Ma - ecco il punto - il regime, oltre agli israeliani, teme ormai la sua stessa gente. Reprimere le ultime rivolte del popolo iraniano è stato più difficile del solito per i pasdaran. Le ultime elezioni – poi – sono state un’autentica farsa, più ancora di tutte quelle precedenti, incluso il tentativo di qualificare come “moderato” il meno sanguinario tra i sanguinari. Un surreale gioco di denominazioni all’interno di un copione comune e condiviso: e sempre macchiato di sangue.

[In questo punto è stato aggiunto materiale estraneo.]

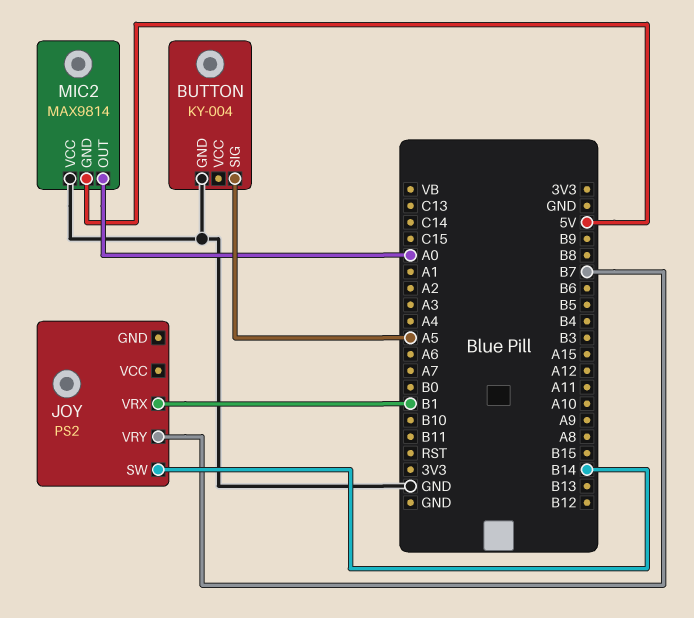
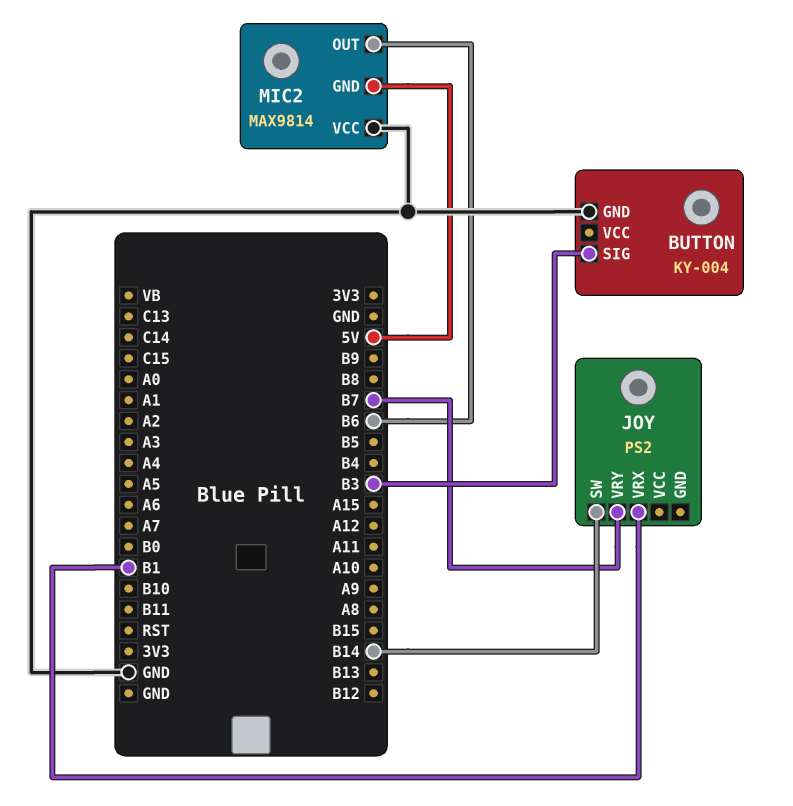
BUTTON pin SIG: A5 -> B3
MIC2 pin OUT: A0 -> B6

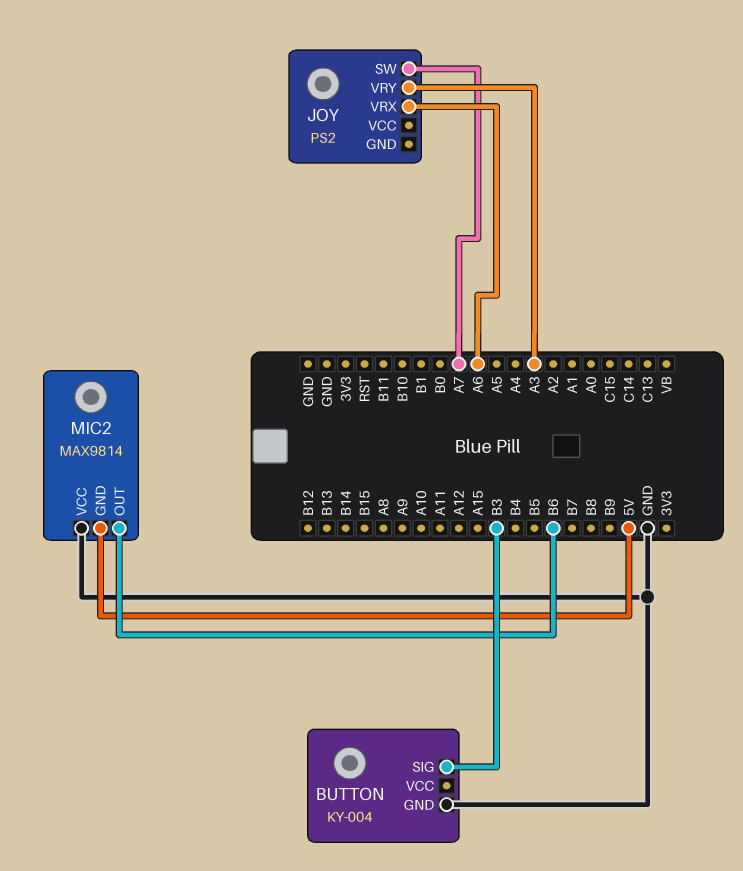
JOY pin SW: B14 -> A7
JOY pin VRX: B1 -> A6
JOY pin VRY: B7 -> A3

E allora c’è da augurarsi che, accanto alle strategie militari di Gerusalemme, e quindi in aggiunta alla fortissima deterrenza attiva che ha funzionato in modo così efficace per destabilizzare un regime e i suoi tentacoli (Hamas e Hezbollah, appunto), tutto l’Occidente metta in campo anche un’altra potente arma: la capacità di parlare ai cuori e alle menti di un popolo iraniano che non attende altro se non di potersi liberare del clero violento, fanatico e integralista che lo opprime da 45 anni.
Ricorderete una delle pagine più emozionanti della parabola di Ronald Reagan. Non soloper vincere la guerra fredda volle un poderoso riarmo che schiantò le velleità sovietiche e fece letteralmente implodere l’Urss. Non solo si impegnò in una costante difesa dei princìpi e dei dissidenti. Ma aggiunse a tutto questo – per vincere anche la battaglia dei cuori e delle menti, appunto – pagine epiche, incluso il suo leggendario discorso del 12 giugno 1987 a Berlino Ovest («Mr Gorbaciov, tear down this wall!») che gli era stato vivamente sconsigliato dai soliti tremebondi «esperti». Come si sa, il muro venne effettivamente giù un paio d’anni dopo.

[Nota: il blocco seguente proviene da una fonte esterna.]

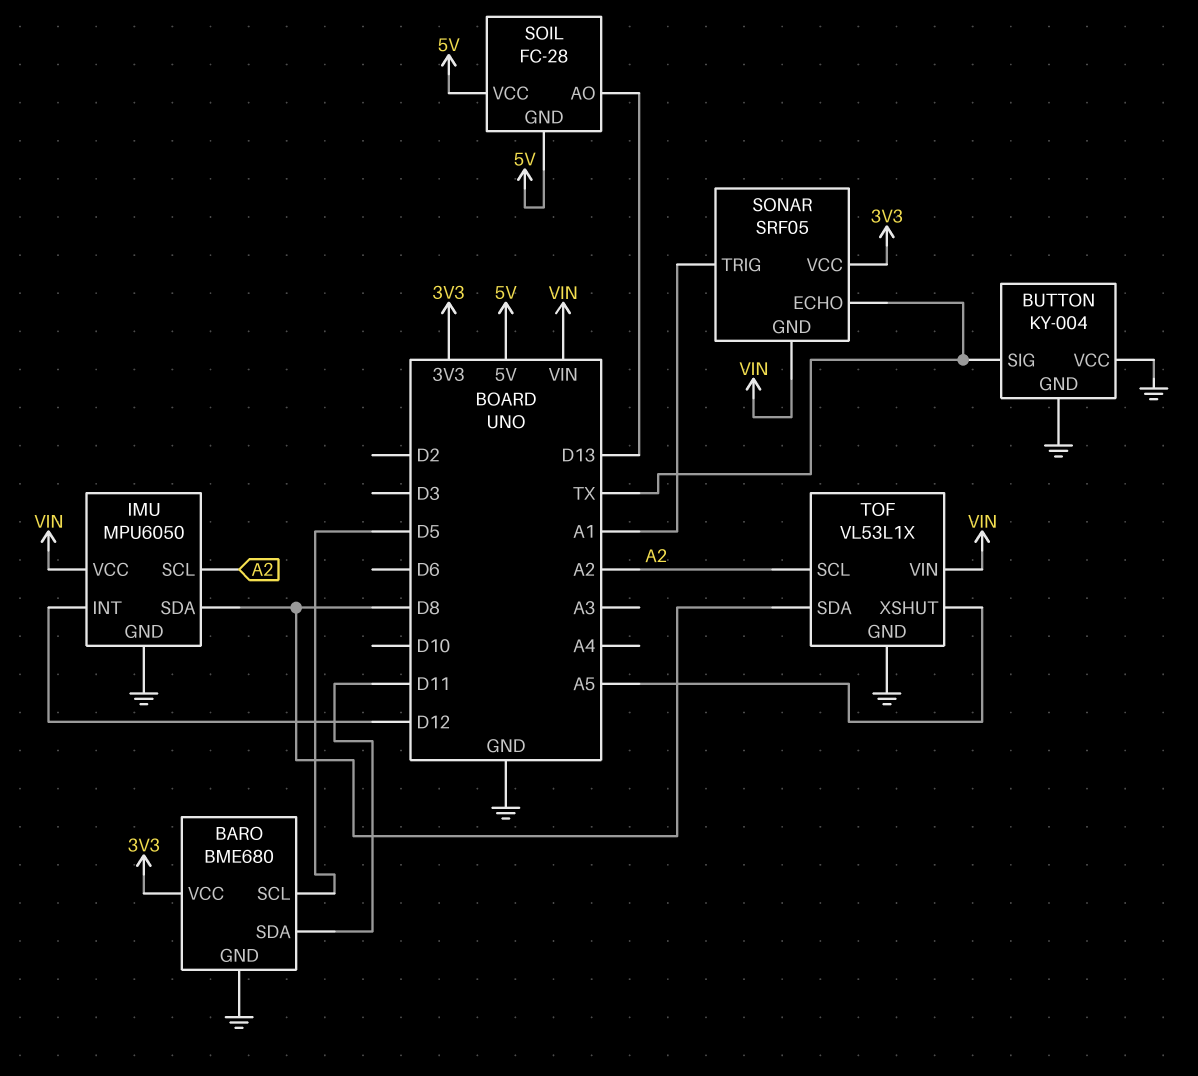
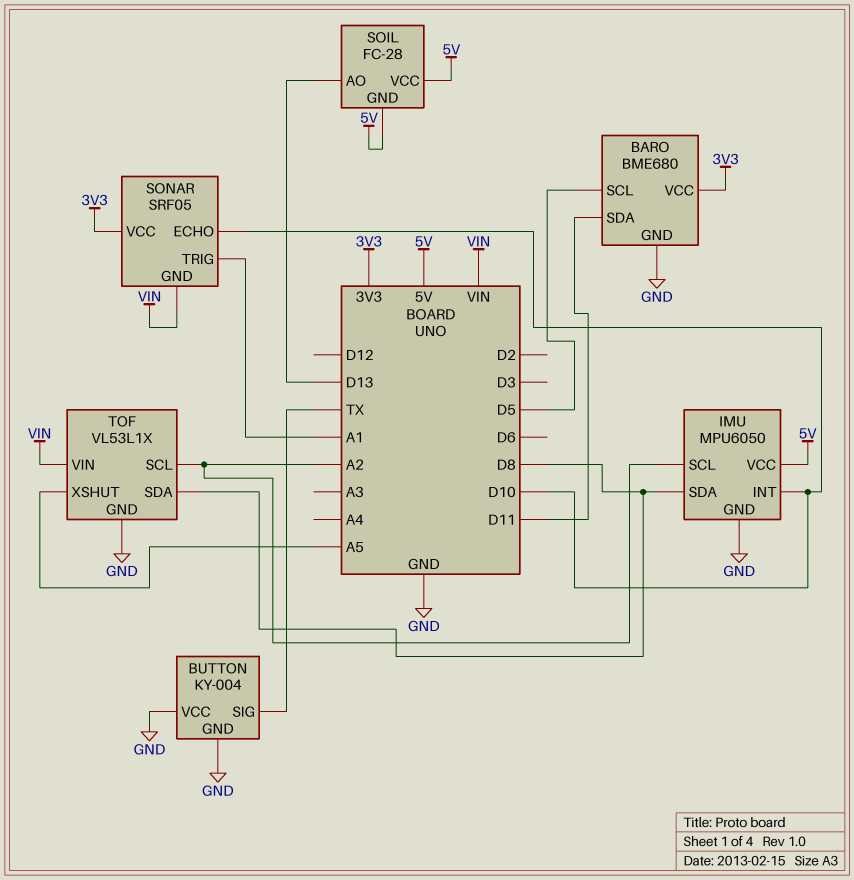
IMU pin INT: D12 -> D10
IMU pin VCC: VIN -> 5V
SONAR pin ECHO: TX -> D10

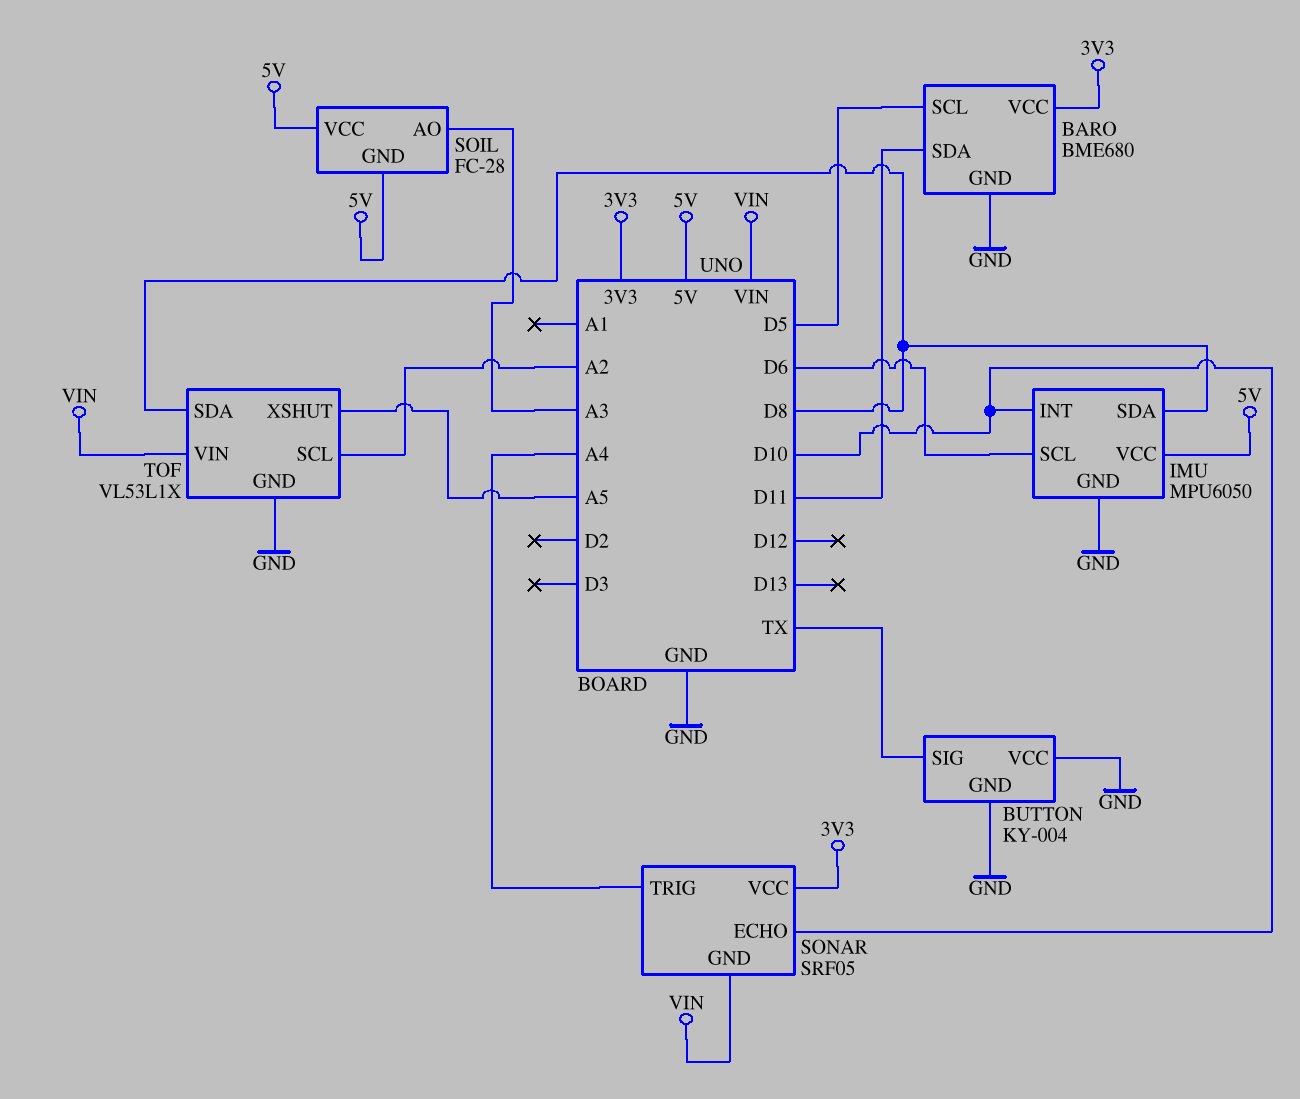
IMU pin SCL: A2 -> D6
SOIL pin AO: D13 -> A3
SONAR pin TRIG: A1 -> A4

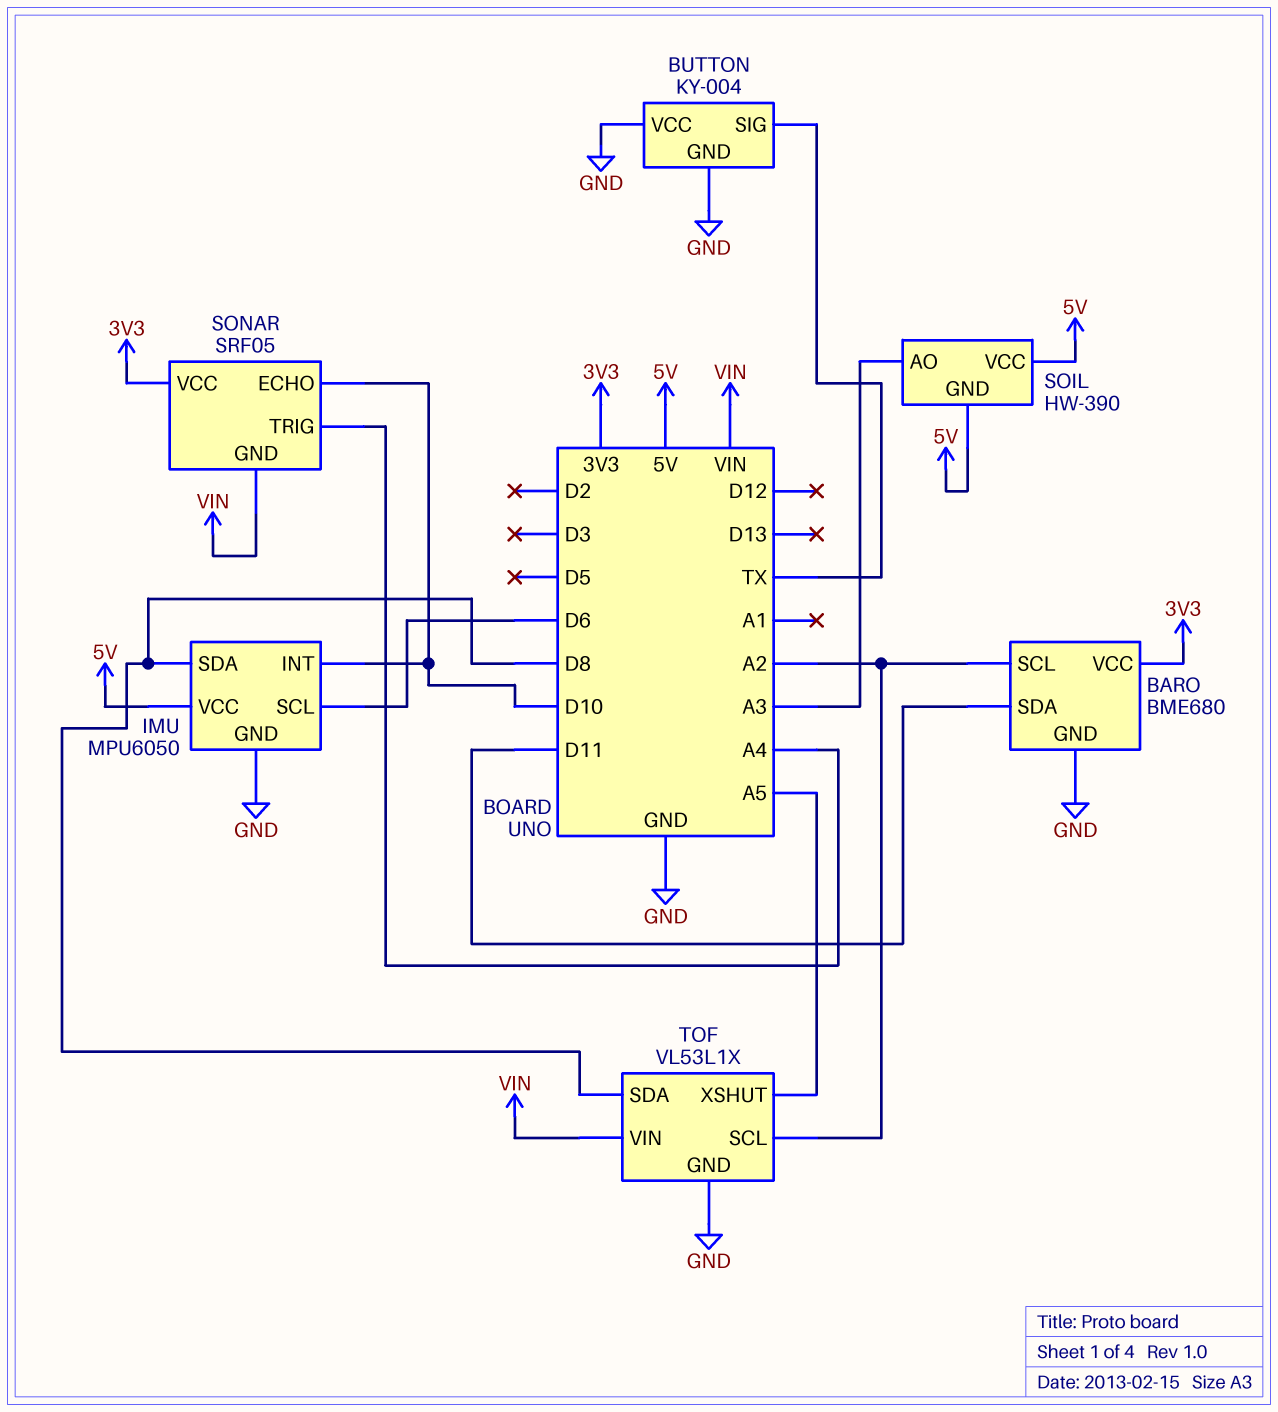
BARO pin SCL: D5 -> A2
SOIL: FC-28 -> HW-390

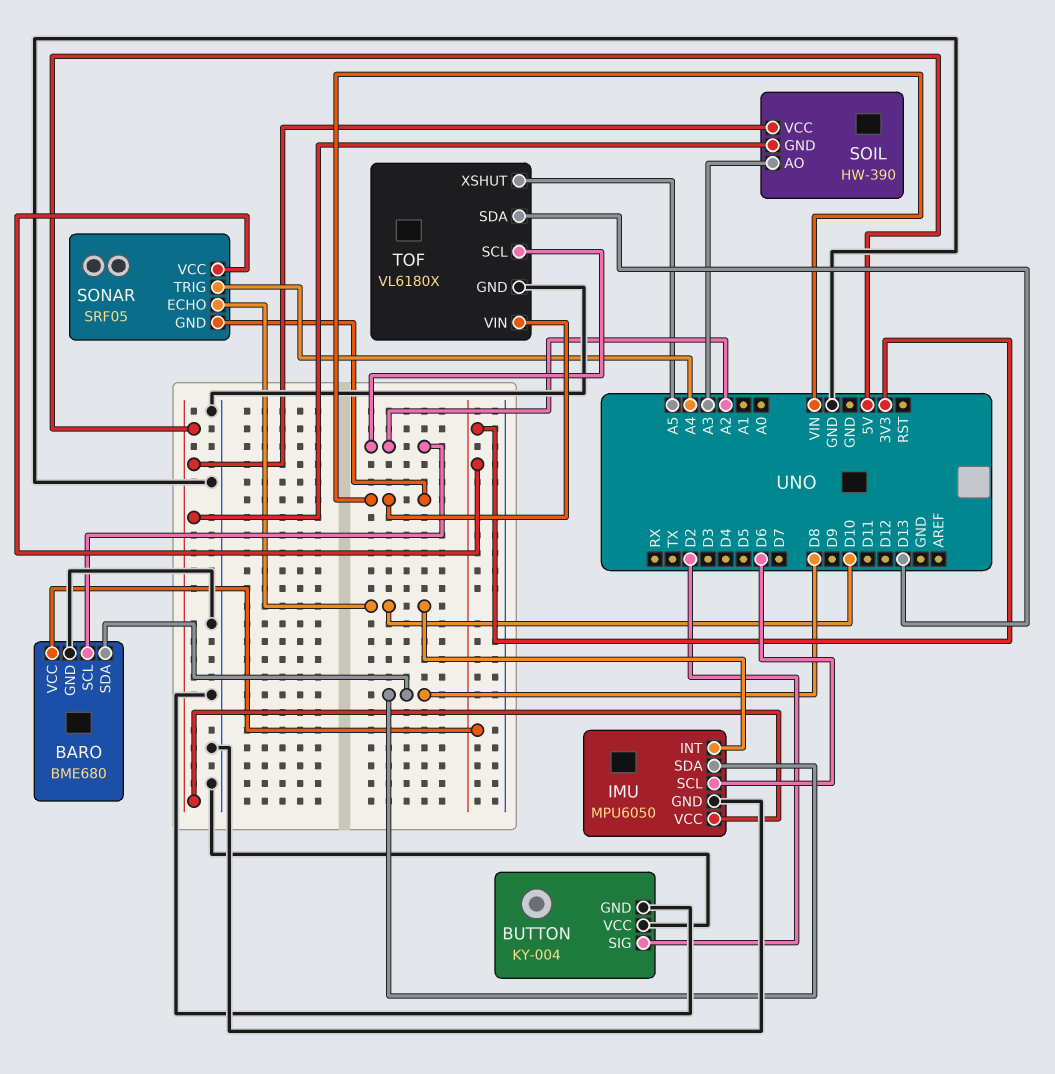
BARO pin SDA: D11 -> D8
BUTTON pin SIG: TX -> D2
TOF: VL53L1X -> VL6180X
TOF pin SDA: D8 -> D13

So bene che la storia non si ripete mai uguale a se stessa. E credo di sapere altrettanto bene che il quadro mediorientale è complicatissimo. Così come, nell’Occidente di oggi, è ben difficile trovare un nuovo Reagan.
Ma è il momento di tentare.
Il punto è che le dittature temono - certo - le armi, ma hanno almeno altrettanta paura della libera informazione. Quanti sanno che, per lustri, una delle principali "attività di governo" del regime di Teheran è consistita nel disinnescare e nello smontare le parabole che consentivano ai giovani iraniani di collegarsi con le tv occidentali?
E quanti sanno che, sulla scia dello storico esempio di Radio Londra, gli americani hanno cercato in diverse occasioni (mai con la convinzione necessaria, forse) di fare esperimenti di questo tipo, suscitando una frenetica attività di "jamming" da parte dei regimi?

CONTROINFORMAZIONE

Per la verità, in tutto l'Occidente, il livello degli stanziamenti dedicati a questo tipo di "bombardamento" mediatico è ancora bassissimo, purtroppo ridicolo rispetto al complesso delle spese militari. Servirebbe l'adozione di una complessiva strategia di questo tipo, davvero capace di conquistare i cuori e le menti di tanti uomini e donne, e- insieme- di destabilizzare le dittature in modo efficacissimo. Proprio rispetto all'Iran, in anni lontani fu Michael Ledeen il primo a caldeggiare iniziative di controinformazione, puntando sulla speciale situazione demografica di un paese fatto soprattutto di giovani. Pensate solo a quanto si sarebbe potuto fare investendo su questo, e magari puntando su mezzi meno visibili e compromettenti di una parabola televisiva, e meno rischiosi dei tradizionali collegamenti Internet, sorvegliatissimi dal regime.
Per carità, nessuno si illude di far cadere una dittatura solo con questi strumenti. Ma resta il fatto che l'Occidente ha una potente arma a sua disposizione: il desiderio di milioni di donne e uomini oppressi, in tutto il mondo, di unirsi al nostro stile di vita, prim'ancora che ai nostri modelli istituzionali e politici. Sarebbe un'arma da capire fino in fondo e da sfruttare meglio, molto meglio. La storia ci sta offrendo un’occasione preziosa per tentare. Servirebbe – da parte dei nostri leader – un mix di testa fredda, parole calde, deterrenza militare forte, più la grande “bomba” della comunicazione.